Fig. 2. Hypertrophic differentiation is characterized by a marked increase in oxidative phosphorylation that is further exacerbated by Igf2 deficiency.

a Schematic of expected oxygen consumption rate (OCR) readings for a Mito Stress Test in the Seahorse XFe96 metabolic analyzer, including injection points for oligomycin (O), FCCP (F), and rotenone/antimycin A (R/A). b Metabolic analysis: OCR and extracellular acidification rate (ECAR) of WT epiphyseal chondrocytes under proliferative and hypertrophic conditions. Note that the OCR curve for WT hypertrophic chondrocytes also appears in (a). c OCR and ECAR analyses of WT and Igf2 null epiphyseal chondrocytes under proliferative and hypertrophic conditions. Note that the WT lines in (c) are the same as those in (a) and (b). d Metabolic potential of WT and Igf2 null epiphyseal chondrocytes at baseline and after being stressed (post-FCCP injection). e Spare respiratory capacity, (mitochondrial) ATP production, and non-mitochondrial respiration as calculated from OCR measurements.
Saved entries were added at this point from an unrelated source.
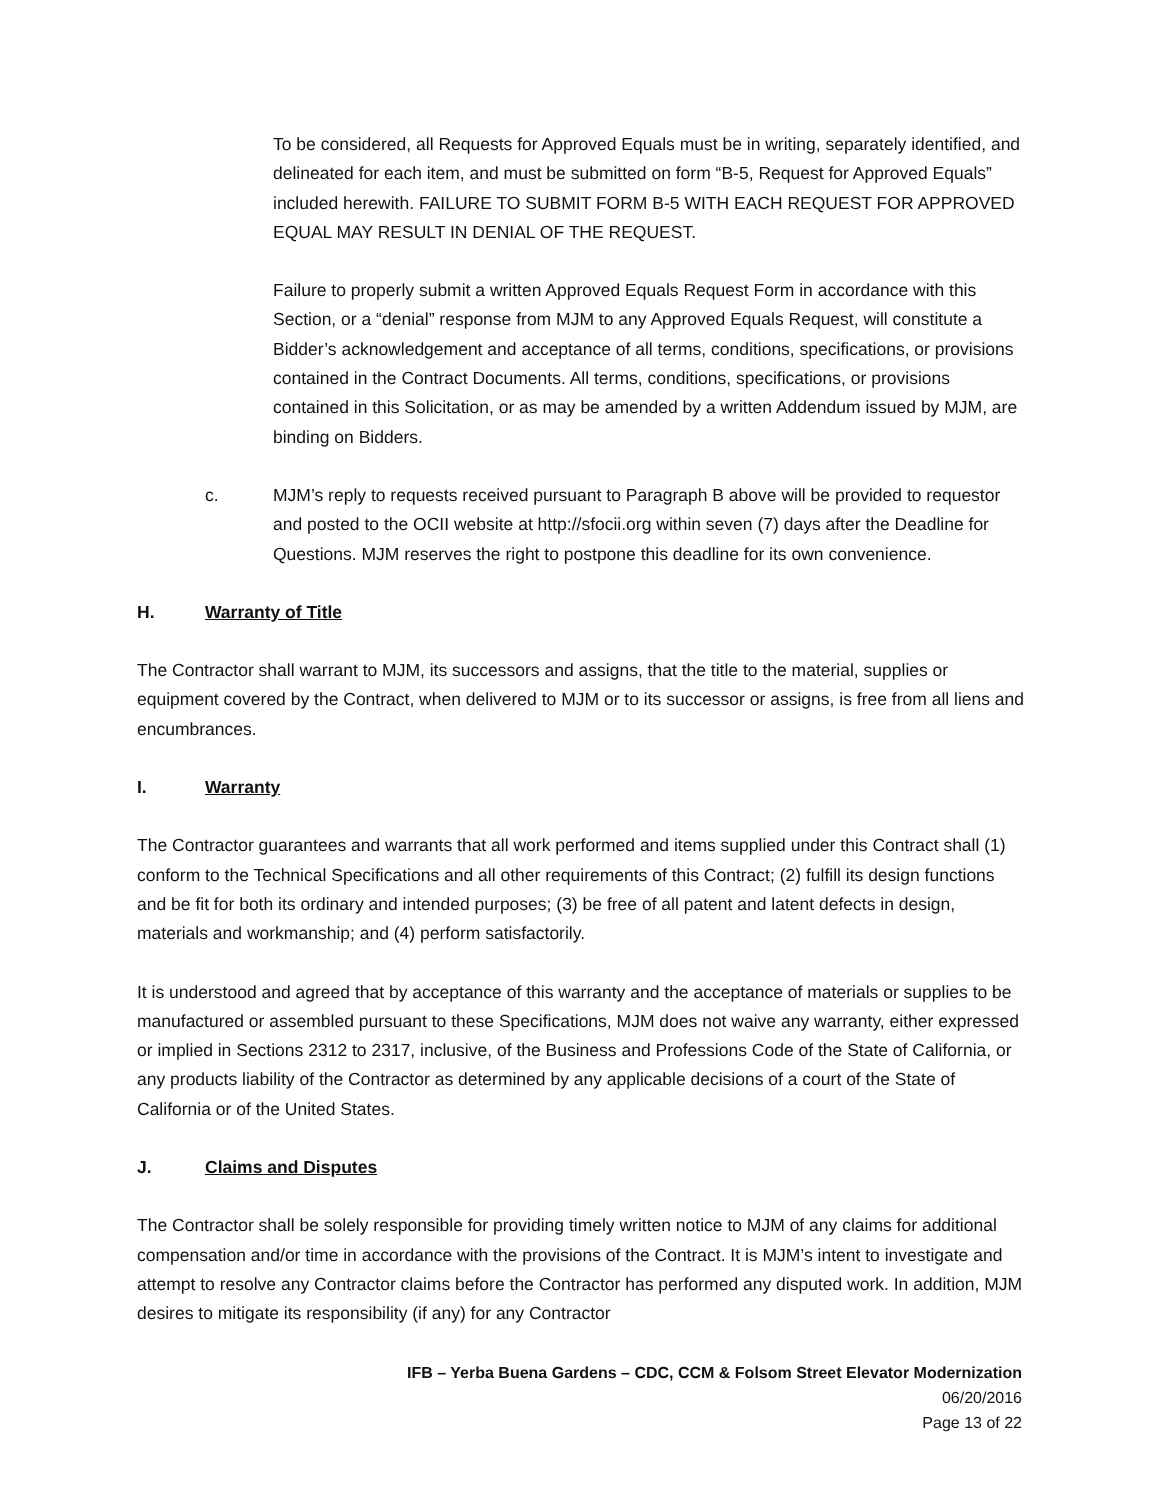To be considered, all Requests for Approved Equals must be in writing, separately identified, and delineated for each item, and must be submitted on form “B-5, Request for Approved Equals” included herewith. FAILURE TO SUBMIT FORM B-5 WITH EACH REQUEST FOR APPROVED EQUAL MAY RESULT IN DENIAL OF THE REQUEST.
Failure to properly submit a written Approved Equals Request Form in accordance with this Section, or a “denial” response from MJM to any Approved Equals Request, will constitute a Bidder’s acknowledgement and acceptance of all terms, conditions, specifications, or provisions contained in the Contract Documents. All terms, conditions, specifications, or provisions contained in this Solicitation, or as may be amended by a written Addendum issued by MJM, are binding on Bidders.
c. MJM’s reply to requests received pursuant to Paragraph B above will be provided to requestor and posted to the OCII website at http://sfocii.org within seven (7) days after the Deadline for Questions. MJM reserves the right to postpone this deadline for its own convenience.
H. Warranty of Title
The Contractor shall warrant to MJM, its successors and assigns, that the title to the material, supplies or equipment covered by the Contract, when delivered to MJM or to its successor or assigns, is free from all liens and encumbrances.
I. Warranty
The Contractor guarantees and warrants that all work performed and items supplied under this Contract shall (1) conform to the Technical Specifications and all other requirements of this Contract; (2) fulfill its design functions and be fit for both its ordinary and intended purposes; (3) be free of all patent and latent defects in design, materials and workmanship; and (4) perform satisfactorily.
It is understood and agreed that by acceptance of this warranty and the acceptance of materials or supplies to be manufactured or assembled pursuant to these Specifications, MJM does not waive any warranty, either expressed or implied in Sections 2312 to 2317, inclusive, of the Business and Professions Code of the State of California, or any products liability of the Contractor as determined by any applicable decisions of a court of the State of California or of the United States.
J. Claims and Disputes
The Contractor shall be solely responsible for providing timely written notice to MJM of any claims for additional compensation and/or time in accordance with the provisions of the Contract. It is MJM’s intent to investigate and attempt to resolve any Contractor claims before the Contractor has performed any disputed work. In addition, MJM desires to mitigate its responsibility (if any) for any Contractor
IFB – Yerba Buena Gardens – CDC, CCM & Folsom Street Elevator Modernization
06/20/2016
Page 13 of 22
Data are presented as individual measurements with a line indicating the mean where necessary (b, c, d) or individual measurements with mean + SEM (e), representative of n = 5 experiments with 3–6 wells per group. Statistical significance was calculated using a two-way ANOVA with Tukey’s test for multiple comparisons (e). p-values indicated as ns (not significant), *p < 0.05, **p < 0.01, ***p < 0.001, ****p < 0.0001.